System design of UIO

Overall design

Inspired by the following industrial methods(egs: webdataset, TFRecord), WeNet redesigned the IO method. Its core idea is to make the audio and labels of multiple small data(such as 1000 pieces), into compressed packets (tar) and read them based on the IterableDataset of Pytorch. The advantages of this method is：

Only the index information of the compressed package needs to be maintained in memory, which greatly saves memory and solves the problem of OOM.
The on-the-fly decompression is performed in the memory, and the data in the same compressed package is read in sequence, which solves the problem of slow random reading performance. Different compressed packets can be read randomly to ensure the global randomness of data.

The new IO method takes into account both small datasets and large datasets， and provides two data reading methods. We call it UIO. The overall design of UIO is shown in the figure below:

UIO System Design

Some necessary explanations about the above figure:

Small IO(raw) supports small datasets, which we call raw mode. This mode only supports local file reading. The required documents must be sorted into Kaldi style file: wav.scp and text.(It’s the same as before)
Big IO(shared) supports large datasets, which we call shard mode. This mode can support both local file reading and network cloud storage file reading. The required files must be sorted into compressed packages. Audio (wav) and label (txt) are stored in a single compressed package in sequence.

Chain IO

Inspired by TFRecord chain IO, UIO also adopts chain implementation. In practical use, chain IO is more flexible, easier to expand and easier to debug. TFRecord IO example as follows,

def read_dataset(filename, batch_size):
    dataset = tf.data.TFRecordDataset(filename)
    dataset = dataset.map(_parse_image_function, num_parallel_calls=tf.data.experimental.AUTOTUNE)
    dataset = dataset.shuffle(500)
    dataset = dataset.batch(batch_size, drop_remainder=True)
    dataset = dataset.repeat()
    dataset = dataset.prefetch(buffer_size=tf.data.experimental.AUTOTUNE)
    return dataset

Refer to TFRecord IO, the UIO dataflow in WeNet is designed as the figure below:

UIO dataflow

It includes the following modules:

tokenize module: convert the label into specify modeling unit(egs: char or BPE).
filter module: filter out unqualified training data.
resample module: optional resampling of training data.
compute_fbank module: fbank feature extraction.
spec_augmentation module: feature enhancement.
shuffle module: disrupt local data.
sort module: sort local data.
batch module: organize multiple pieces of data into batch.

▶ **TASK INSTRUCTIONS**
**1)** Rewrite the paragraph of the UIO design page that begins "Inspired by the following industrial methods" as a short bulleted list that keeps its main facts.
**2)** Write the next part of the UIO design page, picking up after its final line.
The records stand apart from the UIO design page and are separate material.

Dataset entries:
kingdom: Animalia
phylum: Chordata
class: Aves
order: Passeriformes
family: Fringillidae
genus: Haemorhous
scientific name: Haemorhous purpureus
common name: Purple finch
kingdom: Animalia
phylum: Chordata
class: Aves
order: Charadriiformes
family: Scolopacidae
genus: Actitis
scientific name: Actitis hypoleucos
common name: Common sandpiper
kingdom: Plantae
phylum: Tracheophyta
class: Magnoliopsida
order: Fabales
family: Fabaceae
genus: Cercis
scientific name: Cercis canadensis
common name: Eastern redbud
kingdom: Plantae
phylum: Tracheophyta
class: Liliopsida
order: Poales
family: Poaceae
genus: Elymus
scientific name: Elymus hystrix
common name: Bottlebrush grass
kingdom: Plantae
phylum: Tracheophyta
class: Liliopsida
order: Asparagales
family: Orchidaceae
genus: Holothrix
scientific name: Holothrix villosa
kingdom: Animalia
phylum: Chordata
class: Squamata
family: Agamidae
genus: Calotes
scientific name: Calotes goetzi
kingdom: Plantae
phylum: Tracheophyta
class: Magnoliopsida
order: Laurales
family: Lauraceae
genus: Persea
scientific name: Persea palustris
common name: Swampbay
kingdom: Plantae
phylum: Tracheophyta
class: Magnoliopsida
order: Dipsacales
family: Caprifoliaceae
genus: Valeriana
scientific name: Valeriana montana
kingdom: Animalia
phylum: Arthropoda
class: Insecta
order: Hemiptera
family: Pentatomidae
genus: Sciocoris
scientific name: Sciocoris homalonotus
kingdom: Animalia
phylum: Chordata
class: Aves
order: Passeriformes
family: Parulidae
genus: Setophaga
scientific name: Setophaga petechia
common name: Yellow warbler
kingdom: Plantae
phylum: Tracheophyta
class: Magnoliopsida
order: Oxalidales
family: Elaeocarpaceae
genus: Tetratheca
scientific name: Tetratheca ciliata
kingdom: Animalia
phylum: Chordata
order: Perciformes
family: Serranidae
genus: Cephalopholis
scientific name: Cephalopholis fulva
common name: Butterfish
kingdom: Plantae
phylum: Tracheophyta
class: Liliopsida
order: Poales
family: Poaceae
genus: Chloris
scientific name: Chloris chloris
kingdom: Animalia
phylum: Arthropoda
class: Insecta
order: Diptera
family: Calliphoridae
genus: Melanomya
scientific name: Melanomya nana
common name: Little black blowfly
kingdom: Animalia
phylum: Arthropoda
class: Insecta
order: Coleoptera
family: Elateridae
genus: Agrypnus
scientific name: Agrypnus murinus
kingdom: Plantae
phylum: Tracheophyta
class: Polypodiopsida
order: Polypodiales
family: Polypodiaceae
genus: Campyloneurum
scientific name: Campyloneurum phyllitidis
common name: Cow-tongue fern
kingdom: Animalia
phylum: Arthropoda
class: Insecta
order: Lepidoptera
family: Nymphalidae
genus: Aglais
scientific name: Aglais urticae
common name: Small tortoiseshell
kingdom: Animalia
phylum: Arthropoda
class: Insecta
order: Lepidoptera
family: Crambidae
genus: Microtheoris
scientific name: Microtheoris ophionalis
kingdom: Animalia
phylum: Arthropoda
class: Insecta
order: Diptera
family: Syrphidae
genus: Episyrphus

▶ **ANSWER LIST**
**1)**
- WeNet redesigned its IO method, drawing on industrial methods such as webdataset and TFRecord.
- The audio and labels of many small data items (for example, 1000 pieces) are packed into compressed tar packets.
- These packets are read using PyTorch's IterableDataset.

**2)**
padding module: padding data in the same batch.

what’s more, There are several parameters to note. first, shuffle buffer and sort buffer in buffer size:

Shuffle buffer: shuffle data. It is recommended that the size of this buffer be larger than the number of data contained in a single shard. Each time it is equivalent to shuffling data between two shards, which increases the randomness of the data.(egs: if each shard contains 1000, you can set shuffle buffer as 1500)
Sort buffer: sort the data according to the number of frames. This operation is very important and can greatly improve the training speed.

then, Prefetch: Prefetch is used in the Pytorch Dataloader to pre-read data. The granularity of prefetch is the batch of final training. The default parameter is 2, that is, the data of two batches will be pre-read by default. In the design of the UIO, due to the existence of the pre buffer, the pre-read data may already be in the buffer, so there is no real pre read. Only when the data in the buffer is insufficient during the next training can the buffer be filled on the fly. At this time, the training is blocked on the read data. In a word, when the prefetch is very small, the training will block reading data in part of the time, because the previous data is still in cache. Therefore, you can set a large prefetch to avoid this problem.

Validation experiments

At present, we have verified the accuracy of UIO on aishell (200 hours) and wenetspeech (10000 hours) data respectively.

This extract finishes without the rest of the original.